All of the entries need to be written out again, exactly as they are.

[Items from a dataset]
==============================

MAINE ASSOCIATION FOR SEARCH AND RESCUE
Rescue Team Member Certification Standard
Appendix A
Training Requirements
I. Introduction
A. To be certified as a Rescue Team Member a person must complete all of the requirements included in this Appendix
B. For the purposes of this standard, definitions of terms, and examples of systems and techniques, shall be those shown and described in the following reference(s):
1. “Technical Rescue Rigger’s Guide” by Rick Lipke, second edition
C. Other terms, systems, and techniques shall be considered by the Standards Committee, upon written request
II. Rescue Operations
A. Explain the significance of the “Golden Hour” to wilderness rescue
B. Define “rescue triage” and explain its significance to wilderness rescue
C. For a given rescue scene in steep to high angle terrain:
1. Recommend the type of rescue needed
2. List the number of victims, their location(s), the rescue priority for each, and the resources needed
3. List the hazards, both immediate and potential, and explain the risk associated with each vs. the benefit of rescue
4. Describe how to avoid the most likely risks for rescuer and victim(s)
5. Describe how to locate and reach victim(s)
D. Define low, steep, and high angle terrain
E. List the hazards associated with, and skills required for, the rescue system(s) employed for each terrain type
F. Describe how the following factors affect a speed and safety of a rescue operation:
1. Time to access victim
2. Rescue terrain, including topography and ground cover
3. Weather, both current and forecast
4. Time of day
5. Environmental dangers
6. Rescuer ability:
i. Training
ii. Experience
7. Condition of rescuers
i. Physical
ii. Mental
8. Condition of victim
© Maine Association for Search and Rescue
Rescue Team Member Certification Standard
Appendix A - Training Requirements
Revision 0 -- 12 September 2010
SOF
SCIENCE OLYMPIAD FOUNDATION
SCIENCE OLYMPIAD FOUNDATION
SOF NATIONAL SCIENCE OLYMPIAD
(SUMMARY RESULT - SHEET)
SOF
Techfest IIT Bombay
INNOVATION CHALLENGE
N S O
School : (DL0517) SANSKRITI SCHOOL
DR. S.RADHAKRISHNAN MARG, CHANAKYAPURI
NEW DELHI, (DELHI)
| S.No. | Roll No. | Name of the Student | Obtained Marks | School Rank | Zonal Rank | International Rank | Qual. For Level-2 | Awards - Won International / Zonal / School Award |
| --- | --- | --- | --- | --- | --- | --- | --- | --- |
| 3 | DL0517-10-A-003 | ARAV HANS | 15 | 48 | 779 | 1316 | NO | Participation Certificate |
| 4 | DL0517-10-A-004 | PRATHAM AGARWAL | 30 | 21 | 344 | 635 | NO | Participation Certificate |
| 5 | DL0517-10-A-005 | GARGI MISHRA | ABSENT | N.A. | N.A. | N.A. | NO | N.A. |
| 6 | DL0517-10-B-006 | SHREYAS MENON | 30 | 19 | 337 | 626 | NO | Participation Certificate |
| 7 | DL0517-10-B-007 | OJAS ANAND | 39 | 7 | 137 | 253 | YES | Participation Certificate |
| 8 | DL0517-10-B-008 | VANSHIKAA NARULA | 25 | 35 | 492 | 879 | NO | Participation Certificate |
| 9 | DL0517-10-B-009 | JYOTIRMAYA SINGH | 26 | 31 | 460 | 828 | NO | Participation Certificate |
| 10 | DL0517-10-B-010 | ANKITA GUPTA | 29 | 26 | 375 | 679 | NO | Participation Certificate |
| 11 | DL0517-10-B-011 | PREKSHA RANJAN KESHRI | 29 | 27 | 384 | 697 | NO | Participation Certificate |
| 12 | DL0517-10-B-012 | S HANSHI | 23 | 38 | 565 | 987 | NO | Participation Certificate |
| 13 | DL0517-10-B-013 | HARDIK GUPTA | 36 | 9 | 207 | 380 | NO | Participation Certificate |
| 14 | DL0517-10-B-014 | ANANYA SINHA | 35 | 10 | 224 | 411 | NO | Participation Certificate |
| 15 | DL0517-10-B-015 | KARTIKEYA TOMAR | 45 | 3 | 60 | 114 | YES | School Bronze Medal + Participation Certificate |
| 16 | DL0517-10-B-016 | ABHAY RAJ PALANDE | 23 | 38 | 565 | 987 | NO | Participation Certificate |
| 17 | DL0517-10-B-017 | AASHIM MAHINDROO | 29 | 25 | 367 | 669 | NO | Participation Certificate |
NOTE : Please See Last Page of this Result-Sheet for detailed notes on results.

==============================

### TASK RESPONSE
MAINE ASSOCIATION FOR SEARCH AND RESCUE
Rescue Team Member Certification Standard
Appendix A
Training Requirements
I. Introduction
A. To be certified as a Rescue Team Member a person must complete all of the requirements included in this Appendix
B. For the purposes of this standard, definitions of terms, and examples of systems and techniques, shall be those shown and described in the following reference(s):
1. “Technical Rescue Rigger’s Guide” by Rick Lipke, second edition
C. Other terms, systems, and techniques shall be considered by the Standards Committee, upon written request
II. Rescue Operations
A. Explain the significance of the “Golden Hour” to wilderness rescue
B. Define “rescue triage” and explain its significance to wilderness rescue
C. For a given rescue scene in steep to high angle terrain:
1. Recommend the type of rescue needed
2. List the number of victims, their location(s), the rescue priority for each, and the resources needed
3. List the hazards, both immediate and potential, and explain the risk associated with each vs. the benefit of rescue
4. Describe how to avoid the most likely risks for rescuer and victim(s)
5. Describe how to locate and reach victim(s)
D. Define low, steep, and high angle terrain
E. List the hazards associated with, and skills required for, the rescue system(s) employed for each terrain type
F. Describe how the following factors affect a speed and safety of a rescue operation:
1. Time to access victim
2. Rescue terrain, including topography and ground cover
3. Weather, both current and forecast
4. Time of day
5. Environmental dangers
6. Rescuer ability:
i. Training
ii. Experience
7. Condition of rescuers
i. Physical
ii. Mental
8. Condition of victim
© Maine Association for Search and Rescue
Rescue Team Member Certification Standard
Appendix A - Training Requirements
Revision 0 -- 12 September 2010
SOF
SCIENCE OLYMPIAD FOUNDATION
SCIENCE OLYMPIAD FOUNDATION
SOF NATIONAL SCIENCE OLYMPIAD
(SUMMARY RESULT - SHEET)
SOF
Techfest IIT Bombay
INNOVATION CHALLENGE
N S O
School : (DL0517) SANSKRITI SCHOOL
DR. S.RADHAKRISHNAN MARG, CHANAKYAPURI
NEW DELHI, (DELHI)
| S.No. | Roll No. | Name of the Student | Obtained Marks | School Rank | Zonal Rank | International Rank | Qual. For Level-2 | Awards - Won International / Zonal / School Award |
| --- | --- | --- | --- | --- | --- | --- | --- | --- |
| 3 | DL0517-10-A-003 | ARAV HANS | 15 | 48 | 779 | 1316 | NO | Participation Certificate |
| 4 | DL0517-10-A-004 | PRATHAM AGARWAL | 30 | 21 | 344 | 635 | NO | Participation Certificate |
| 5 | DL0517-10-A-005 | GARGI MISHRA | ABSENT | N.A. | N.A. | N.A. | NO | N.A. |
| 6 | DL0517-10-B-006 | SHREYAS MENON | 30 | 19 | 337 | 626 | NO | Participation Certificate |
| 7 | DL0517-10-B-007 | OJAS ANAND | 39 | 7 | 137 | 253 | YES | Participation Certificate |
| 8 | DL0517-10-B-008 | VANSHIKAA NARULA | 25 | 35 | 492 | 879 | NO | Participation Certificate |
| 9 | DL0517-10-B-009 | JYOTIRMAYA SINGH | 26 | 31 | 460 | 828 | NO | Participation Certificate |
| 10 | DL0517-10-B-010 | ANKITA GUPTA | 29 | 26 | 375 | 679 | NO | Participation Certificate |
| 11 | DL0517-10-B-011 | PREKSHA RANJAN KESHRI | 29 | 27 | 384 | 697 | NO | Participation Certificate |
| 12 | DL0517-10-B-012 | S HANSHI | 23 | 38 | 565 | 987 | NO | Participation Certificate |
| 13 | DL0517-10-B-013 | HARDIK GUPTA | 36 | 9 | 207 | 380 | NO | Participation Certificate |
| 14 | DL0517-10-B-014 | ANANYA SINHA | 35 | 10 | 224 | 411 | NO | Participation Certificate |
| 15 | DL0517-10-B-015 | KARTIKEYA TOMAR | 45 | 3 | 60 | 114 | YES | School Bronze Medal + Participation Certificate |
| 16 | DL0517-10-B-016 | ABHAY RAJ PALANDE | 23 | 38 | 565 | 987 | NO | Participation Certificate |
| 17 | DL0517-10-B-017 | AASHIM MAHINDROO | 29 | 25 | 367 | 669 | NO | Participation Certificate |
NOTE : Please See Last Page of this Result-Sheet for detailed notes on results.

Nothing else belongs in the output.